- What you have to do
Where a line in the listing contains the string "right", copy that line out.

- Stored data
▼

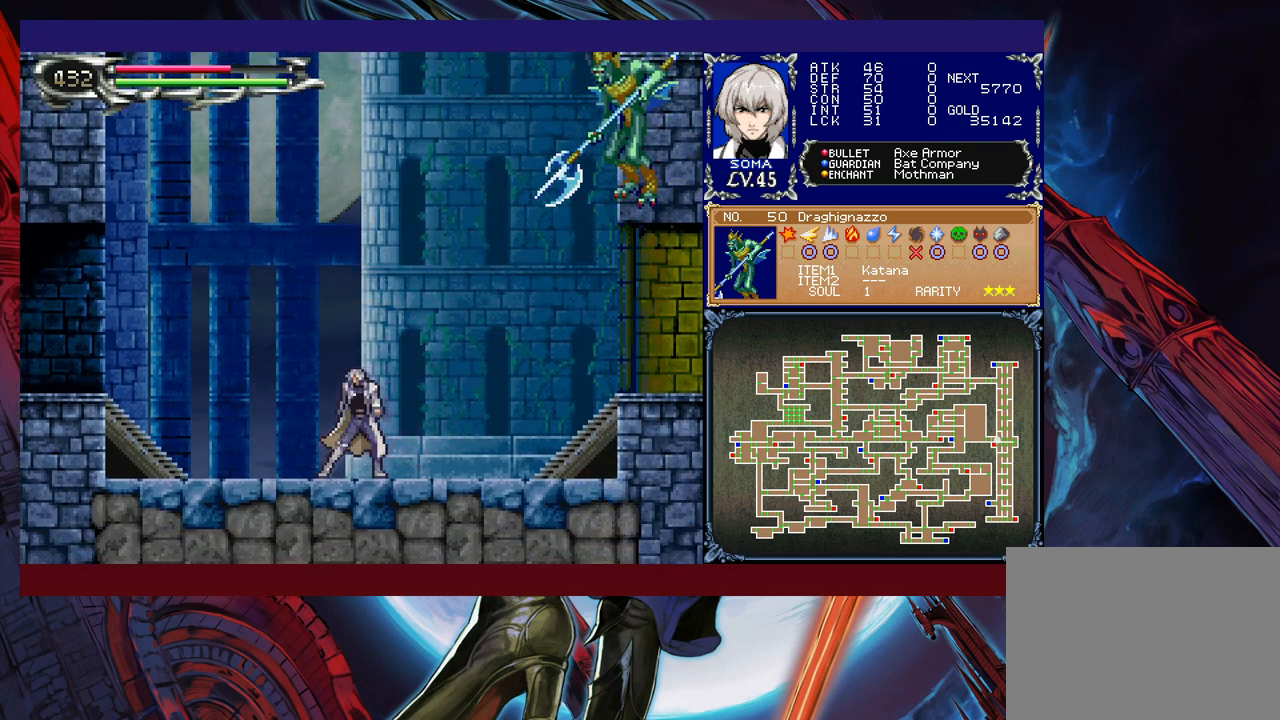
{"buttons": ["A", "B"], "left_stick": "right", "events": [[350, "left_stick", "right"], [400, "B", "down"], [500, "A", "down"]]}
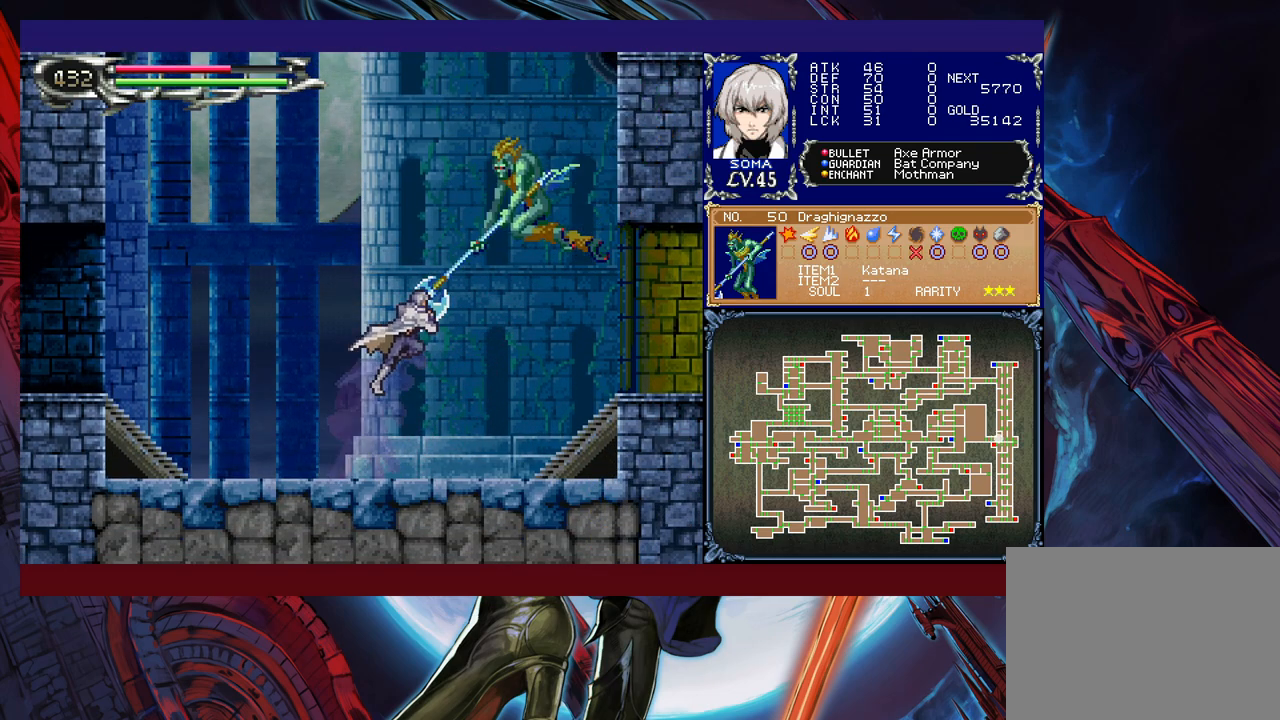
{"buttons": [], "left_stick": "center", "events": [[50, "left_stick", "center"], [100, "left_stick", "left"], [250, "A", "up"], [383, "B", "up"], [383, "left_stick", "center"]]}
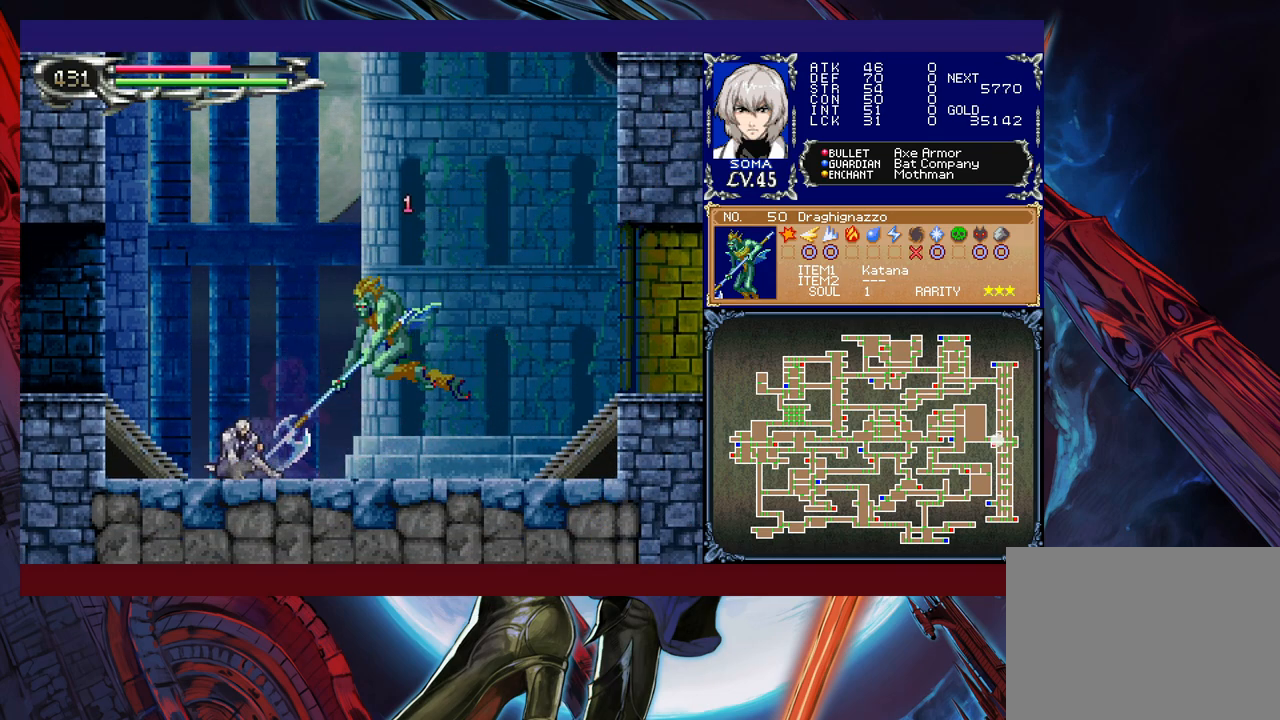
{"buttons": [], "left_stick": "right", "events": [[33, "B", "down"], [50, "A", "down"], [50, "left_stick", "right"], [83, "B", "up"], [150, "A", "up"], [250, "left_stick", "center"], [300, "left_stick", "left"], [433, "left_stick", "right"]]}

▲
▼

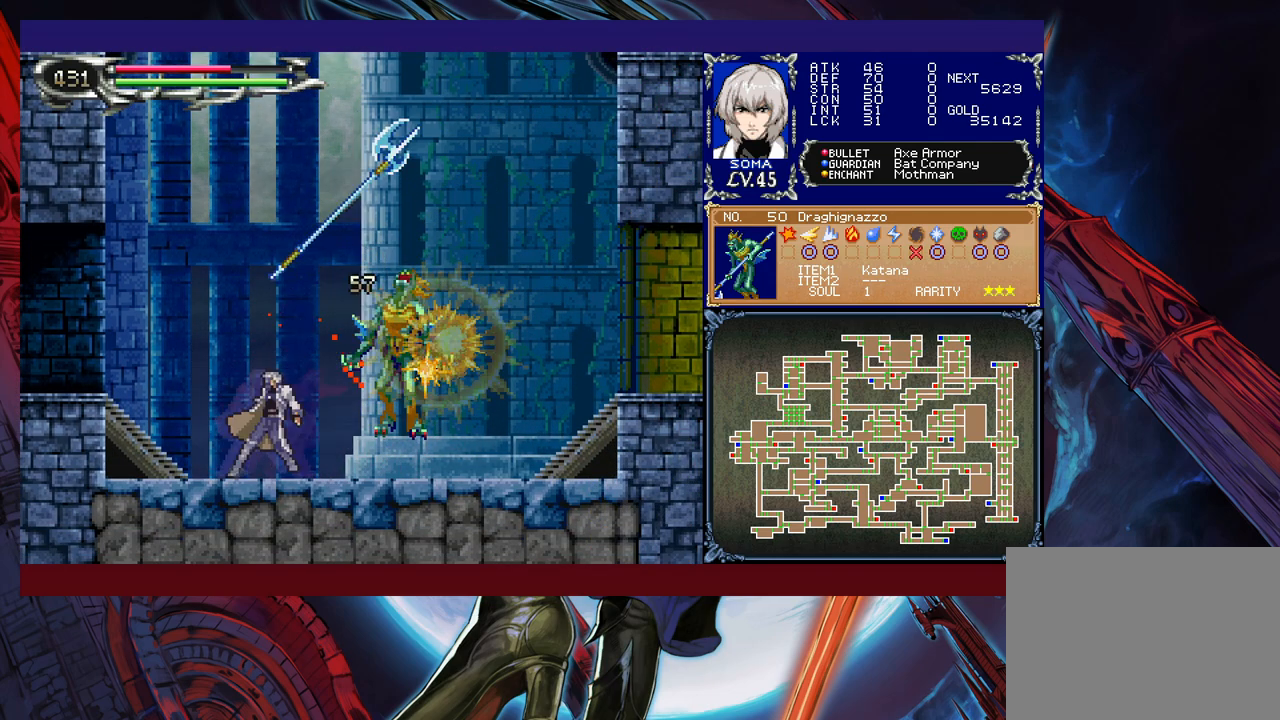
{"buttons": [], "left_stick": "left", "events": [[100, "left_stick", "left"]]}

▲

- Your response
{"buttons": ["A", "B"], "left_stick": "right", "events": [[350, "left_stick", "right"], [400, "B", "down"], [500, "A", "down"]]}
{"buttons": [], "left_stick": "right", "events": [[33, "B", "down"], [50, "A", "down"], [50, "left_stick", "right"], [83, "B", "up"], [150, "A", "up"], [250, "left_stick", "center"], [300, "left_stick", "left"], [433, "left_stick", "right"]]}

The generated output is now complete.